The Great 78 Project

Announced a month ago with 15,000 digitized “sides” of 78 RPM records, I am trying to understand it and to understand myself through it. B George of the Archive of Contemporary music is also the Internet Archive’s music curator but he does not know as much about 78s because he specializes in LPs — mostly from the 1980s on. So we have donated collections and he is going through them and picking large sections to be digitized. The slant on our contribution of recordings to this project really comes from the collections that have come in.

Barrie Thorpe collected and donated to the Batavia Public Library in Illinois decades go, we have that collection of maybe 40,000 records. “Tercat” is from Rhode Island. A collection of polka, others…

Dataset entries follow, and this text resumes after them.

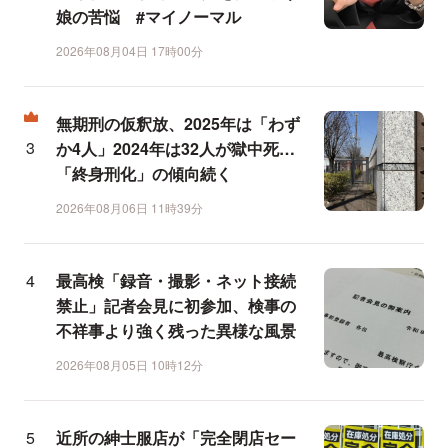
娘の苦悩 #マイノーマル
2026年08月04日 17時00分
無期刑の仮釈放、2025年は「わず
か4人」2024年は32人が獄中死…
「終身刑化」の傾向続く
2026年08月06日 11時39分
最高検「録音・撮影・ネット接続
禁止」記者会見に初参加、検事の
不祥事より強く残った異様な風景
2026年08月05日 10時12分
近所の紳士服店が「完全閉店セー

I am interested in keeping the collections together because I think that is where much of the value is, but I am not sure. Maybe these are not original collections but remixes by the next generation.

I want to know what the early 20th century sounded like. Midwest, different countries, different social classes, different immigrant communities and their loves and fears. I am not looking for the great record, the unfound gem, I don’t think. At this point I am looking for ‘discovery’, for inspiration, for leads I can follow up on, maybe I am looking for a rationale for spending time and money digitizing this stuff.

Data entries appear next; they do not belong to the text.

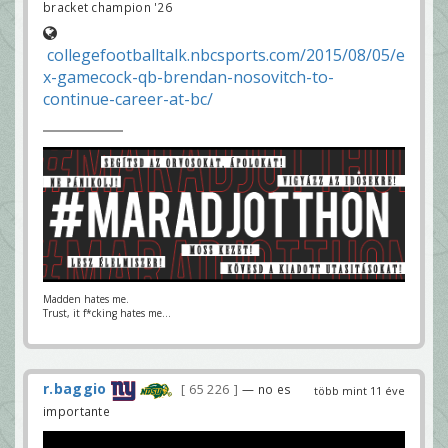
bracket champion '26
collegefootballtalk.nbcsports.com/2015/08/05/e
x-gamecock-qb-brendan-nosovitch-to-
continue-career-at-bc/
Madden hates me.
Trust, it f*cking hates me...
r.baggio
65 226
— no es
több mint 11 éve
importante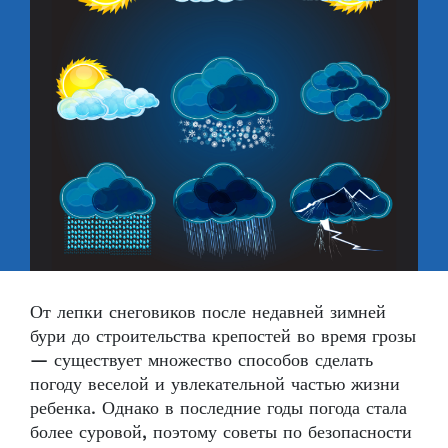
От лепки снеговиков после недавней зимней
бури до строительства крепостей во время грозы
— существует множество способов сделать
погоду веселой и увлекательной частью жизни
ребенка. Однако в последние годы погода стала
более суровой, поэтому советы по безопасности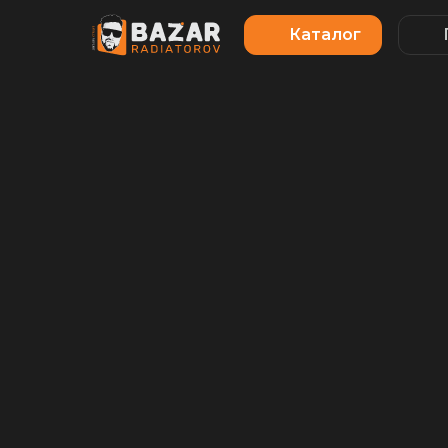
Каталог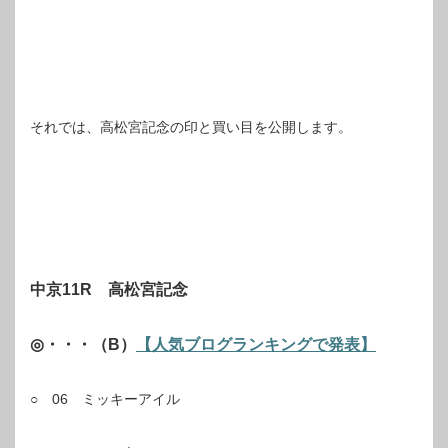
それでは、高松宮記念の印と買い目を公開します。
中京11R 高松宮記念
◎・・・（B）
【人気ブログランキングで発表】
○ 06 ミッキーアイル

As a librarian, I see justification through others — is it useful? Did someone say “thank you” or “I love what you do”? But what is this collection or collection of collections? “Selection” is easily muted if you go for “comprehensive” — an easy out.

But what is this? How about a “modern discography”? A reference collection that is more than a listing in a book of the releases of a particular label — more than one that has pictures of the labels. This one has the digitized sound recordings.

This “reference collection” moniker works because we do not really care if we have the physical disc (though that is nice because we can go back to it to re-record or study it, or at least know it is safe). What we want is it to be findable with a click.

For instance, I am reading a book called, “Do Not Sell at Any Price: The Wild, Obsessive Hunt for the World’s Rarest 78rpm Records” by Amanda Petrusich. In it, she talks of many records, performers, labels, collectors, re-issues. I want to click on the paper page and hear it. I want citations to turn into blue links so I can more deeply understand what she is talking about. Is this weird? I don’t think so. Footnotes were always supposed to be hyperlinks, we just did not have the tech with paper. But now we have ebooks — let’s bring the citations to life. To do this we need a reference collection, ta-da.

But there is something more for me personally — I get a thrill as the materials come online. Each disk is a revelation. It feels like when I was in college and I would buy a used record for $3 and bring it home and play it — “retail therapy.” Ownership and discovery and possession. We just made a Twitter feed out of the newly available digitized 78s… we will see if anyone else likes it.

I also like playing a list of 78s based on a search — all hillbilly, all yodeling, all by a performer. It is less curated than a compilation LP or CD. It is serendipitous. It is kind of random. It has discovery feelings. Maybe if it is a new way to find things more like how Youtube goes from one video to the next. A new thing?

So what is this? A reference collection? A collector’s dream? A discovery radio station? The soundtrack of the early 20th century? All Good. All Fun.

All told, I would say the Great 78 Project is building a reference collection.